Es frustrante pensar que todos los años estamos quejándonos de lo mismo. Se va a cumplir un año de la denuncia de la Universidad Distrital, donde el abuso del ESMAD fue parte del pliego, un año desde que escribí en esta página el ingreso de la Policía a la Universidad del Atlántico, un año desde que empezamos a hablar del paquetazo, que a final de cuentas, nos terminaron metiendo; en noviembre de hace un año que estábamos en las calles, salieron toques de queda, muerte de jóvenes, retenciones ilegales, patadas infernales, en fin, un año desde que estamos con el mismo cuento de abuso policial, asesinatos sistemáticos y olvido estatal. Si hubiera democracia, ¿no estaríamos ahora hablando otro tema? ¿no nos resolverían los problemas que nos aquejan?

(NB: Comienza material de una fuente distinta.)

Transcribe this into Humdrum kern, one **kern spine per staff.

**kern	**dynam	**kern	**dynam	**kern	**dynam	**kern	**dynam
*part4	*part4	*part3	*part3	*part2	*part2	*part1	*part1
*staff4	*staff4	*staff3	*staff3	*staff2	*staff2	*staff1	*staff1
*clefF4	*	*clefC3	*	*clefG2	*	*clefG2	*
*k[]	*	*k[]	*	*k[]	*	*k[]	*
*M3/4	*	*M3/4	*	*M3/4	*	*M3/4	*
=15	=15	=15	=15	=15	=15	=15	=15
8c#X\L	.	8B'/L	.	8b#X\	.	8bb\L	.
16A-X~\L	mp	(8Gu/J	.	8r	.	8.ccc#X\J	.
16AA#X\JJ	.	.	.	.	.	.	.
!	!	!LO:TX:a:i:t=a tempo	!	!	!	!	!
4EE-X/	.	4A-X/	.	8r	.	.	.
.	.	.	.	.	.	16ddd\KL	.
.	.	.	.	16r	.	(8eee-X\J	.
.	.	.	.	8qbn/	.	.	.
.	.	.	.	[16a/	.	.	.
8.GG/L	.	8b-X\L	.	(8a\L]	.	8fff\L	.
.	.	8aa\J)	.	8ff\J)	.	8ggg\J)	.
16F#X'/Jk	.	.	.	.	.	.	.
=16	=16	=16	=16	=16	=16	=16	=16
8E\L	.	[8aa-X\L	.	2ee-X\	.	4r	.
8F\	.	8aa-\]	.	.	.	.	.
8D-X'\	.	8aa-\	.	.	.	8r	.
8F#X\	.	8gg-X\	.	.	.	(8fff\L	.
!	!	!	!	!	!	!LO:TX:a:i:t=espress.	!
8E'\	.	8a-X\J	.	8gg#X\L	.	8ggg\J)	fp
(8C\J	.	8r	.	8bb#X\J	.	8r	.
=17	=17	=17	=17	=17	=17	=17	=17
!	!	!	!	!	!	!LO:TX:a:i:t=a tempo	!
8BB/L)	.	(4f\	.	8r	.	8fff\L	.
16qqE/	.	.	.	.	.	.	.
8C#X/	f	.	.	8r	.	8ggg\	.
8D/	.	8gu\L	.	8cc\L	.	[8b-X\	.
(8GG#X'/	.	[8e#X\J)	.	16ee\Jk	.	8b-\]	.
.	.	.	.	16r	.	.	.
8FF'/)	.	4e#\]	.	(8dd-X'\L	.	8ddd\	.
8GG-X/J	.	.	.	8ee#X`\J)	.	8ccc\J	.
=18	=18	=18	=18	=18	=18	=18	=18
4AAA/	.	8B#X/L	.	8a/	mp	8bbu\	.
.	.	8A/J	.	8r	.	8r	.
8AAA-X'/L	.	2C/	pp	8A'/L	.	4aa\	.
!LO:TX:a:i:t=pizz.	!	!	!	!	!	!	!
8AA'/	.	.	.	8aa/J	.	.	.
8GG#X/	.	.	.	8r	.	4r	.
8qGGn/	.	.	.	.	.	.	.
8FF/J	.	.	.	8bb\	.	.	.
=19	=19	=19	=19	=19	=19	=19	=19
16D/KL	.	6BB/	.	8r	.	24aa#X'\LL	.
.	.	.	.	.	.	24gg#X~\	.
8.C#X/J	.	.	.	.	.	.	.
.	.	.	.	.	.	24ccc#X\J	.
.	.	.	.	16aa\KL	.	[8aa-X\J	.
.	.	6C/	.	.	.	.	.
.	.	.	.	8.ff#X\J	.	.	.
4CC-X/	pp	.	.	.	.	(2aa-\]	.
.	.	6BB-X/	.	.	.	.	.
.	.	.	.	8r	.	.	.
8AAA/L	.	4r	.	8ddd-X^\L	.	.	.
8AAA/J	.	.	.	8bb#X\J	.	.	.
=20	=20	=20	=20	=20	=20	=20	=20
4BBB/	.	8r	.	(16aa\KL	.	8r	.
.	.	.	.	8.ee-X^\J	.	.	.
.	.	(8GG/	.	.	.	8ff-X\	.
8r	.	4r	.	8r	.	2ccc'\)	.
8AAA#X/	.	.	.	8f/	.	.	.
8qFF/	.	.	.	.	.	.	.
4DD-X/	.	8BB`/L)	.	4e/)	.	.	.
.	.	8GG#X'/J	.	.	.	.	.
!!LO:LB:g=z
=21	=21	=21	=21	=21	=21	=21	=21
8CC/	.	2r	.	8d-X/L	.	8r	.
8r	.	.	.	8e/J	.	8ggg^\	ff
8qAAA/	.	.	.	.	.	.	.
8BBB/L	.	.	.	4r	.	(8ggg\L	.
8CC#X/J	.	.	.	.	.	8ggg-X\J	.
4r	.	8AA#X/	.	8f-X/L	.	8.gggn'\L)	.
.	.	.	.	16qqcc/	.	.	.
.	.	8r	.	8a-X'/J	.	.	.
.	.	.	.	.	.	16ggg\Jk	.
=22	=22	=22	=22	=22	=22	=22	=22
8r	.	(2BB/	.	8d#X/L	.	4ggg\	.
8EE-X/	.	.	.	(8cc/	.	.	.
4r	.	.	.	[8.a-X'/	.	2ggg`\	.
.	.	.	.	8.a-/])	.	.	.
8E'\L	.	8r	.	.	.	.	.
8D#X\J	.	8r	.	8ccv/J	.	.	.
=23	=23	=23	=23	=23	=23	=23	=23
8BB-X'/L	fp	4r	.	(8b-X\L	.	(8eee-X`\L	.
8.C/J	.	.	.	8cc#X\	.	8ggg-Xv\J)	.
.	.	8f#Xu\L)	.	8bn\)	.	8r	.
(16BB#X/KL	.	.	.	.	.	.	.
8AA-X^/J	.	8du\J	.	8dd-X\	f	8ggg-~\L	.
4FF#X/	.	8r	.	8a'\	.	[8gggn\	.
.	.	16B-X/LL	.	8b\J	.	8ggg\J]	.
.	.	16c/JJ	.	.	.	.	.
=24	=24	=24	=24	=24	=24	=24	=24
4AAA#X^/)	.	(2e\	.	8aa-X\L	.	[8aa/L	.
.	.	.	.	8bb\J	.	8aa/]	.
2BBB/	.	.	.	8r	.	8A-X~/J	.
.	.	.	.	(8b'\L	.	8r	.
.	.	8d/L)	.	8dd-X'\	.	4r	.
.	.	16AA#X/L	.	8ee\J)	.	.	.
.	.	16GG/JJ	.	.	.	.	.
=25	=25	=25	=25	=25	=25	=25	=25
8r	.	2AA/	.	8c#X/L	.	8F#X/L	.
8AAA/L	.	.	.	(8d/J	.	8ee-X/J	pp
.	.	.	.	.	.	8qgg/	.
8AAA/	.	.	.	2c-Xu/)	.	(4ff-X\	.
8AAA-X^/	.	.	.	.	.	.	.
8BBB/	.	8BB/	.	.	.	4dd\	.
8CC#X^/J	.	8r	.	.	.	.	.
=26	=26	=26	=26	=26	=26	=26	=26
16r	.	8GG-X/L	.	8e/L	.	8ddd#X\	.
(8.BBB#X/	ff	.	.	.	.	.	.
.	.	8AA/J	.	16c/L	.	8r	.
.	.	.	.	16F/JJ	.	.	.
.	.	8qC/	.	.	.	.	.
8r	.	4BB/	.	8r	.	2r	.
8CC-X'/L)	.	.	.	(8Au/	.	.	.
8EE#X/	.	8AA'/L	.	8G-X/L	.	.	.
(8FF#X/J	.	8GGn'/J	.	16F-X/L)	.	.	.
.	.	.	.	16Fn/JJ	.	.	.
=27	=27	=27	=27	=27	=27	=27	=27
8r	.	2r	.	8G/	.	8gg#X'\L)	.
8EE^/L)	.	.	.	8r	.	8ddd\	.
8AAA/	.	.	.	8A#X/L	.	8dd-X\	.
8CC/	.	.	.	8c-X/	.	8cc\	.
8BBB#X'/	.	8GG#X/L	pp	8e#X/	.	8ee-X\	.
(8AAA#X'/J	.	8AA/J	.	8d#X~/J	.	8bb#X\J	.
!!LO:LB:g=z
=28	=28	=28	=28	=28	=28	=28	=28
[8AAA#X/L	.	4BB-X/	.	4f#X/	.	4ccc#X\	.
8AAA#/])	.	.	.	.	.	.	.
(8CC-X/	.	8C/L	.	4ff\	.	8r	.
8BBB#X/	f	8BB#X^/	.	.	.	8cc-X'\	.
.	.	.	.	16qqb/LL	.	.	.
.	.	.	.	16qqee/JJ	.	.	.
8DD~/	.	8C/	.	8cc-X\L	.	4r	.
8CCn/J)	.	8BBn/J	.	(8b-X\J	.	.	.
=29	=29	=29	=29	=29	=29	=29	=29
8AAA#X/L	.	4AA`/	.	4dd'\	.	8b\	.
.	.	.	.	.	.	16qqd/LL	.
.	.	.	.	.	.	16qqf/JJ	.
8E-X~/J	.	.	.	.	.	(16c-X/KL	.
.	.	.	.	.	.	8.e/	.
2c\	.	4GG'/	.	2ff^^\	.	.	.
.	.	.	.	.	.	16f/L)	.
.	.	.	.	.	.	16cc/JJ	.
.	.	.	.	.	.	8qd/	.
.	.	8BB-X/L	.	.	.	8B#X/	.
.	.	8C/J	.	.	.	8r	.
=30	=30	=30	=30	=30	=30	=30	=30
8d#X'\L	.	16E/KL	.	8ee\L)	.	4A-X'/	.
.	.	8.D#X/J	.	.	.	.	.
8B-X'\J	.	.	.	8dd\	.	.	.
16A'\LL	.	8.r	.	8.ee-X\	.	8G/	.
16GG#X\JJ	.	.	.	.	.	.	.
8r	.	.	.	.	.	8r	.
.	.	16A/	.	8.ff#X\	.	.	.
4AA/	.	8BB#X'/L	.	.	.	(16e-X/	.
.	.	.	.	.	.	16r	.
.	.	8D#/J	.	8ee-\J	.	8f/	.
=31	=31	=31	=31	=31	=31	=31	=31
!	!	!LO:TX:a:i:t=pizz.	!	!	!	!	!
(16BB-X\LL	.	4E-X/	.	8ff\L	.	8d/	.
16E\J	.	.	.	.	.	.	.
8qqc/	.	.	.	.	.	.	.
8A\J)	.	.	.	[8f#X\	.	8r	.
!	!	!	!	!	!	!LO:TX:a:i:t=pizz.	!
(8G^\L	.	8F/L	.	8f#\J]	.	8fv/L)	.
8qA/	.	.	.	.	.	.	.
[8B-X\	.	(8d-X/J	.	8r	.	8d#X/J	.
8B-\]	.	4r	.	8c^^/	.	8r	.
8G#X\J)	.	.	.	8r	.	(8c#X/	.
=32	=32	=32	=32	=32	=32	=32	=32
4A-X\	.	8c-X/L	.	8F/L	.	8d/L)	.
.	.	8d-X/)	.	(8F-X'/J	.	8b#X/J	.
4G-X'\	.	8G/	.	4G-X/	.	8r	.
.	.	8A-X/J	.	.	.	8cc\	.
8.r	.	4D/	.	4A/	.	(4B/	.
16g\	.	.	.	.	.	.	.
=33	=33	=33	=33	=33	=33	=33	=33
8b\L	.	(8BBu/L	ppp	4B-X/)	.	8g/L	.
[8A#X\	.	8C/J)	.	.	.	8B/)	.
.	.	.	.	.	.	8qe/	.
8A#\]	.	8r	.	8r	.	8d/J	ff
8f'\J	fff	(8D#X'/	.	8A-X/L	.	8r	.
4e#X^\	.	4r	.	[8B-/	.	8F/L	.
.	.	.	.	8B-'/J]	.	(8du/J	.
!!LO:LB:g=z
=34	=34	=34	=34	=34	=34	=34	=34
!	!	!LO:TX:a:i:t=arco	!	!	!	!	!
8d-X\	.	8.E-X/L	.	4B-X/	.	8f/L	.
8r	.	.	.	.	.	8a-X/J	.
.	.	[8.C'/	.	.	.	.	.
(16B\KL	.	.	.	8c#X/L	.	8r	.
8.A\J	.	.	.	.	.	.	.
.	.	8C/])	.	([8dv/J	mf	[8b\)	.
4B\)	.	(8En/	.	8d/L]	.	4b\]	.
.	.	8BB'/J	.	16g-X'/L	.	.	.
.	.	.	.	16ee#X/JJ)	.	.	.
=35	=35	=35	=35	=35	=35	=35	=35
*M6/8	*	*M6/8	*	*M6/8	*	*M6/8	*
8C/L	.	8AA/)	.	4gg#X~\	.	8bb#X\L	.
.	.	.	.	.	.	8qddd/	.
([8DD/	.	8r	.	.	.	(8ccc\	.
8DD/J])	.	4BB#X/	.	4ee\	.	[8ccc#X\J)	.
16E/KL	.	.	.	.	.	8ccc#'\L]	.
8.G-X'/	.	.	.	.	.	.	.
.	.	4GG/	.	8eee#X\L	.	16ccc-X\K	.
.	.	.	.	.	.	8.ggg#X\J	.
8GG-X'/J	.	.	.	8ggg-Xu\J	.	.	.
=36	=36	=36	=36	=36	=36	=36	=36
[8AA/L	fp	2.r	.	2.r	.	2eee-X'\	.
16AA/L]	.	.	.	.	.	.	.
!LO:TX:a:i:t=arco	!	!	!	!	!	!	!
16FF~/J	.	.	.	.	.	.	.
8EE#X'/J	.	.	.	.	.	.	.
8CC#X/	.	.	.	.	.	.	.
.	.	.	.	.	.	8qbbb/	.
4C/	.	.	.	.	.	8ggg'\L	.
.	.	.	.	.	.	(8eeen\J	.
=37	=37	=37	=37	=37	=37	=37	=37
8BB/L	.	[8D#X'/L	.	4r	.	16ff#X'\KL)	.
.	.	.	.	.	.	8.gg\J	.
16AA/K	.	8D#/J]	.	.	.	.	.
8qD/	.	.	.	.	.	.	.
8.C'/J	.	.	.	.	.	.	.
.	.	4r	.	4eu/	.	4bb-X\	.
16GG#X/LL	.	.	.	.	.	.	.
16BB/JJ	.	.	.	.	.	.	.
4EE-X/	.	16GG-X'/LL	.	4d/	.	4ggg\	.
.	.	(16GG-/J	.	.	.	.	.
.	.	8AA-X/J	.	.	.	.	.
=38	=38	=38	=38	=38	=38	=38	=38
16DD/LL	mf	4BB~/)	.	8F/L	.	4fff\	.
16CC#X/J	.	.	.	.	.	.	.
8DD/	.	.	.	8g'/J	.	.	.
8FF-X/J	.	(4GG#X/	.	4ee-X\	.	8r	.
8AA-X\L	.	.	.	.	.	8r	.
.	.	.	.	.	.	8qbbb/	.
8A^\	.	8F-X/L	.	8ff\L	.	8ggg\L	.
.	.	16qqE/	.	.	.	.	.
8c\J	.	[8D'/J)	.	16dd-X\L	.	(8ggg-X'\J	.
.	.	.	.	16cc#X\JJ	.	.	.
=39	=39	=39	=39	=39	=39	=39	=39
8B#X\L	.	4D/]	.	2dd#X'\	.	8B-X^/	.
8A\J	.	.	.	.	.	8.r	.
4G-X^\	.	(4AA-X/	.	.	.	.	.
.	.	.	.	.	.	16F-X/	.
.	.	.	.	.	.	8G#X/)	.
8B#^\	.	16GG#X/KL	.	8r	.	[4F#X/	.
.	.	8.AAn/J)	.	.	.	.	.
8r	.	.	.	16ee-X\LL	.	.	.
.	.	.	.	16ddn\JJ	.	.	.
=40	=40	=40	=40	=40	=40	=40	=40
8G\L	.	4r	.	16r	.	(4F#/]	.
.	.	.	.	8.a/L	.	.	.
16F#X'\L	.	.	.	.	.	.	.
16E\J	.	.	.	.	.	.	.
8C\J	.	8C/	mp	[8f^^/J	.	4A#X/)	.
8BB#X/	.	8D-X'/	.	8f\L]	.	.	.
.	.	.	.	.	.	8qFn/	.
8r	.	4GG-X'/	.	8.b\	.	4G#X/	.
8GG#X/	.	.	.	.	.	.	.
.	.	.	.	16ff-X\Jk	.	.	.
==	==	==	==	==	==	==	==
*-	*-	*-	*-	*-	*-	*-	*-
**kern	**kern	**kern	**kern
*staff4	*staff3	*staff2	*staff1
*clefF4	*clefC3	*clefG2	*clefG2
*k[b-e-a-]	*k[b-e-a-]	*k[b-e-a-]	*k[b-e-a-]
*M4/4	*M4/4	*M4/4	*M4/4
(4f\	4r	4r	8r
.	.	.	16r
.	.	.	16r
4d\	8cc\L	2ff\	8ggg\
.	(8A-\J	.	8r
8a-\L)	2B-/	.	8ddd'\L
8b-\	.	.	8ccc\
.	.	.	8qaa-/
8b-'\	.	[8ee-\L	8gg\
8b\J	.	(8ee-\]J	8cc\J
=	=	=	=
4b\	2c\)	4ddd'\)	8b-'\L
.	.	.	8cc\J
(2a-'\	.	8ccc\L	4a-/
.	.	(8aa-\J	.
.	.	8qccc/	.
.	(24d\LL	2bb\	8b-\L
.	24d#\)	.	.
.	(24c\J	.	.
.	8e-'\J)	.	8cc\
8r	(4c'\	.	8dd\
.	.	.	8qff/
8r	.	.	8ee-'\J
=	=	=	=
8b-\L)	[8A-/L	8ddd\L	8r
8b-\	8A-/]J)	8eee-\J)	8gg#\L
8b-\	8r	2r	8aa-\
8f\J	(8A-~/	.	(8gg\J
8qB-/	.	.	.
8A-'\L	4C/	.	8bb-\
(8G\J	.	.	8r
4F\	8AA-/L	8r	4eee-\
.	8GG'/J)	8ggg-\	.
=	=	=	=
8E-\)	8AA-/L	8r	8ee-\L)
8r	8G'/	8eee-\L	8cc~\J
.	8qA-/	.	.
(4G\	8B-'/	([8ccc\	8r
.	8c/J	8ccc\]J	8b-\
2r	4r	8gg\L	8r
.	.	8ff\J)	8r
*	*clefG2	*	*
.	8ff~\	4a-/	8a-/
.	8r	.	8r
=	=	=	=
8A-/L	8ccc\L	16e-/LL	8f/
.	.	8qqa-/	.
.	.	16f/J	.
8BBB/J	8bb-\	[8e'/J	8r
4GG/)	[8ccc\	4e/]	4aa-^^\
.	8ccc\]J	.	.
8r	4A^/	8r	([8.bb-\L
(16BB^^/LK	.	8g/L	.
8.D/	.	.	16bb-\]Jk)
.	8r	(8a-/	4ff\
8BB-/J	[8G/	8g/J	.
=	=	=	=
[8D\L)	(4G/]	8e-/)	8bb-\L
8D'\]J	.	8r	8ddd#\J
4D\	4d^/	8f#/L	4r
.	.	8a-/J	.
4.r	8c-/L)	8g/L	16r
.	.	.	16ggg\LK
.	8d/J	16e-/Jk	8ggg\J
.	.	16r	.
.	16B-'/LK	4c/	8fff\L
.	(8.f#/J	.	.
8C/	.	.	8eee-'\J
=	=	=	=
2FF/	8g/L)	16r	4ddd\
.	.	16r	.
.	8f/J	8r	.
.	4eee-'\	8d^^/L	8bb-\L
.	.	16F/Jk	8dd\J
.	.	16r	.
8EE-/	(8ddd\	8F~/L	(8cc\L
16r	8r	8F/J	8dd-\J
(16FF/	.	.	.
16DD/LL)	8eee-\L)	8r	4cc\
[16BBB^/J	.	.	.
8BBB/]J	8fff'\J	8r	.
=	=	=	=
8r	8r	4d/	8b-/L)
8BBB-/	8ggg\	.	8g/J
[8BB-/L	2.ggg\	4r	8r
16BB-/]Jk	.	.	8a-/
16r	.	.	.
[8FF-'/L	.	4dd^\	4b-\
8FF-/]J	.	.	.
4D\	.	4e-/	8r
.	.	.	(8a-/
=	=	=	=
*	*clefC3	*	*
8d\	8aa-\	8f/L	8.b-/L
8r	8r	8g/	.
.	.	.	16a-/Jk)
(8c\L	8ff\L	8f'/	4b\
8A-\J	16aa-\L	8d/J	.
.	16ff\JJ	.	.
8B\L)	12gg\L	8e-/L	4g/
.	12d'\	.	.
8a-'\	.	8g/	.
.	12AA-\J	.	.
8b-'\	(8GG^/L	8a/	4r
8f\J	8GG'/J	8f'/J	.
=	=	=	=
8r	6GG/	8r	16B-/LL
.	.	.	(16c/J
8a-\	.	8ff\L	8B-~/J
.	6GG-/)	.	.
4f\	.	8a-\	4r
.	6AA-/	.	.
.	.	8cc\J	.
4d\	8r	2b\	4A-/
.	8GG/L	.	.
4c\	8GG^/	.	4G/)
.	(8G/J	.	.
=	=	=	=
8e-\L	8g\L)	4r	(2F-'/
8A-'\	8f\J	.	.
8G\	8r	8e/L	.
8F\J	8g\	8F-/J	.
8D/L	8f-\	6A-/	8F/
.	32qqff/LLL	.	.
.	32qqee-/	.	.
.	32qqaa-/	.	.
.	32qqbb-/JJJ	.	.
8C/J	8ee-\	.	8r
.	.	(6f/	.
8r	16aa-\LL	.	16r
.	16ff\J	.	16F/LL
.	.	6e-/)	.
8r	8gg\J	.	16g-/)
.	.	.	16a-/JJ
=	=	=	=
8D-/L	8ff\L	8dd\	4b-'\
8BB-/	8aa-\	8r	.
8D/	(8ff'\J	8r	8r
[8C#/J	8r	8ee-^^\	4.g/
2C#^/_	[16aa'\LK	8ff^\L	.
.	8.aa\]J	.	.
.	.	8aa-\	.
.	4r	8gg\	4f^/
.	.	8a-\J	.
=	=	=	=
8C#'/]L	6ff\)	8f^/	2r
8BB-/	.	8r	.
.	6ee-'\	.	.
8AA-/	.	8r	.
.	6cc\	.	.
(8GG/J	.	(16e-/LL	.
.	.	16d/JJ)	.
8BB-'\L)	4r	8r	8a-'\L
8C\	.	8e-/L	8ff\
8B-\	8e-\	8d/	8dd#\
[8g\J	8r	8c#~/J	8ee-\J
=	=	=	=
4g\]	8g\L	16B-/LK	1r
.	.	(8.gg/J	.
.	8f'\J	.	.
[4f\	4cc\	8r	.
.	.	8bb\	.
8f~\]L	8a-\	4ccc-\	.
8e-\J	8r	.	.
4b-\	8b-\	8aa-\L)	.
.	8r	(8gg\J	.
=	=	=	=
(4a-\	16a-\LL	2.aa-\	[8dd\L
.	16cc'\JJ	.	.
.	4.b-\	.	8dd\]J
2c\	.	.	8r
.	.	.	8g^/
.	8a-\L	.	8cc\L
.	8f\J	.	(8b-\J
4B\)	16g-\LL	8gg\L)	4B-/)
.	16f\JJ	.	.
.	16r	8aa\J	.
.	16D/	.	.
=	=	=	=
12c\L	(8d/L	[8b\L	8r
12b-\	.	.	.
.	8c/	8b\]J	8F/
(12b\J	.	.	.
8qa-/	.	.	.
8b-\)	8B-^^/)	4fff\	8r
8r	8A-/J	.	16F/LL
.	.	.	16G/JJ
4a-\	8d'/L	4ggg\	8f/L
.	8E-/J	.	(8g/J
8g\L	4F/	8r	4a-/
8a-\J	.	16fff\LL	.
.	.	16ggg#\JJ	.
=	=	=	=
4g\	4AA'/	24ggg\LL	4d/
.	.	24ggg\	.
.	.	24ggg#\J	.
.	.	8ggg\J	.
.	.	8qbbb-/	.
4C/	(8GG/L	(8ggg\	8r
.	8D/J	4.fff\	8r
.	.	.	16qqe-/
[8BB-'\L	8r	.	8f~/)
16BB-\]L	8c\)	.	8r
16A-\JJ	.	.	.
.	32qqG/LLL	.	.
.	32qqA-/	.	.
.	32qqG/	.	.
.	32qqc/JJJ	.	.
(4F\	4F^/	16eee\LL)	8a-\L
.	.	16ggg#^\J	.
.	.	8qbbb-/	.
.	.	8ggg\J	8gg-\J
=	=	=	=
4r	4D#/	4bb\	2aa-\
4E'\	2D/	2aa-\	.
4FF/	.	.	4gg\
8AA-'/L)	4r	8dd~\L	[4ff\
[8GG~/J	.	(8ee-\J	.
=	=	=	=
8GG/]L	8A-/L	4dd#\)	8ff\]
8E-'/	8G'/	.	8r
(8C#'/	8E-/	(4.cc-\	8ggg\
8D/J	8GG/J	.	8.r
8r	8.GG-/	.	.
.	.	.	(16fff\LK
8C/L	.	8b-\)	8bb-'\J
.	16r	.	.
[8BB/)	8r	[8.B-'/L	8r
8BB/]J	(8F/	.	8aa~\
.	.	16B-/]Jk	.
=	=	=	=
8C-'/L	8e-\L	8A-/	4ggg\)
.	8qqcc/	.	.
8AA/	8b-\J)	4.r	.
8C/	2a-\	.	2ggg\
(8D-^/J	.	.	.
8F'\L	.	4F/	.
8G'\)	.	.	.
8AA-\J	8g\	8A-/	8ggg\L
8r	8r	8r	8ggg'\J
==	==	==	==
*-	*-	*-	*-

No nos escuchan. Independiente de cómo transmitamos las cosas, se niegan. Y así, mi querido lector, es como se derrumba la democracia. Porque no es solo salir a votar un día, la democracia se debería desarrollar permanentemente en el recorrido estatal: cuando te exigen una reforma policial, acudes al llamado, dialogas, concilias, no te disfrazas de oficial y entras a una divercity aventura. Escuchar, proponer, conciliar, trabajar de forma conjunta con el pueblo, eso es una verdadera democracia, donde los funcionarios reconocen que son servidores de la nación, que nos deben respuesta a nosotros, no nosotros a ellos.